Nem por isso a China descuidou do desenvolvimento humano. A pobreza absoluta, sobretudo na zona rural, foi reduzida de 85 milhões a 30 milhões de pessoas (menos de 625 yuans diários). Vim a Pequim para representar o secretário-geral da ONU, Kofi Annan, na conferência sobre o desempenho chinês no atingimento das chamadas Metas do Milênio. Pude assim verificar que algumas das metas, tais como a de educação primária, foram alcançadas 13 anos antes da data limite (2015). É verdade que persistem desafios colossais em termos de combate à Aids e outras doenças, de aumento da desigualdade (muito relativa em comparação ao Brasil), de degradação ambiental. Nos próximos 17 anos, a China planeja fazer mudar para as zonas urbanas 500 milhões dos 900 milhões de habitantes do campo. O que isso representa em criação de empregos, em investimentos em casas, sistema de água e esgoto, eletricidade, transporte etc. é pesadelo rocambolesco para qualquer ministro de infra-estrutura.
Os chineses, porém, não se assustam. Conforme me disse o principal representante da ONU aqui, cada pessoa que se encontra está empenhada no seu auto-aperfeiçoamento. Quem não tem estudo superior quer fazer a universidade. Quem é bacharel quer ser mestre, doutor, professor. É até cansativo, comentou-me, ninguém relaxa, todos sabem que o desenvolvimento é um processo contínuo de aprendizagem, que começa na esfera individual e contagia a sociedade inteira.

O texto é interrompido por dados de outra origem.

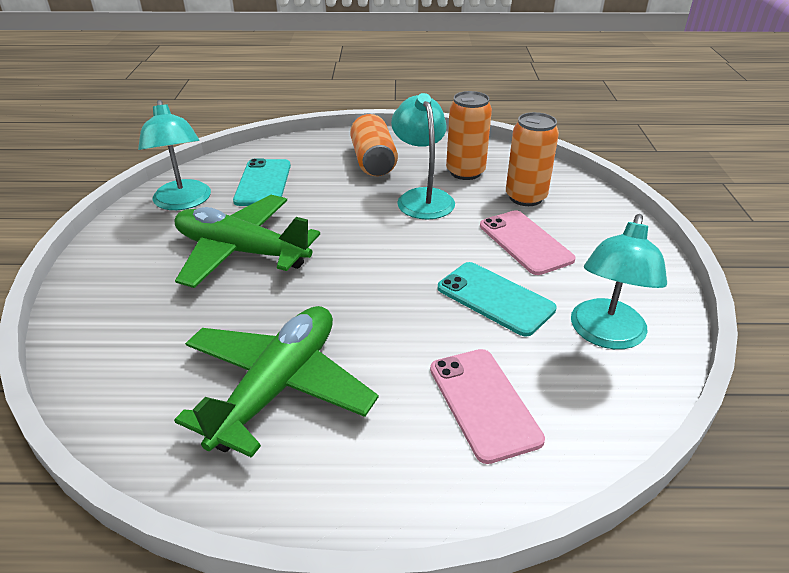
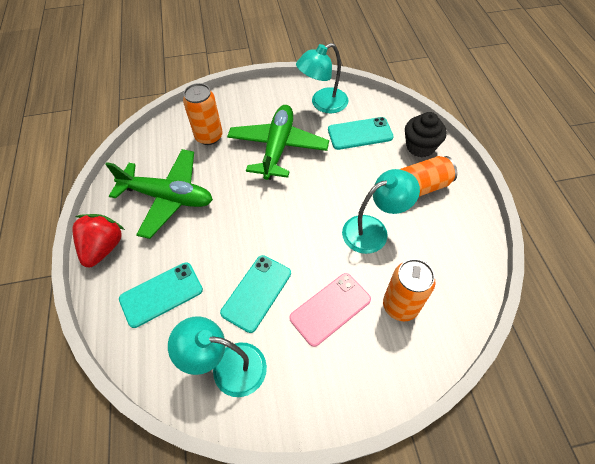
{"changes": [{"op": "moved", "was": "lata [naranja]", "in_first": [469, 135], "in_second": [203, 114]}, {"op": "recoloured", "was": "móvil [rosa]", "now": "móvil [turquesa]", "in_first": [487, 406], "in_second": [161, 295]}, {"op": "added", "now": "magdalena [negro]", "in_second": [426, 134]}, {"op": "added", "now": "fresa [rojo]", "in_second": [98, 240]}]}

É de Napoleão a frase célebre: "A China é um gigante adormecido; melhor deixá-lo dormir porque, quando acordar, há de espantar o mundo". Não sei em que círculo do inferno estará hoje o profético corso. Lá onde estiver, haverá talvez de perceber que existia outro gigante pela própria natureza, plataforma de onde partiram os portugueses a fim de arrebatar-lhe Caiena, como reação de picuinha segura, do outro lado do Atlântico, à invasão francesa do território metropolitano. Bonaparte jamais imaginou que, anos mais tarde, ao chegar à Independência, um outro gigante se dotaria de hino que era já um programa: "Deitado eternamente em berço esplêndido".
O colosso chinês só acordou devido às fomes, à guerra civil, à humilhação estrangeira, aos massacres nipônicos. O que será necessário para finalmente despertar o outro?


Rubens Ricupero, 67, é secretário-geral da Unctad (Conferência das Nações Unidas sobre Comércio e Desenvolvimento), mas expressa seus pontos de vista em caráter pessoal. Foi ministro da Fazenda (governo Itamar Franco).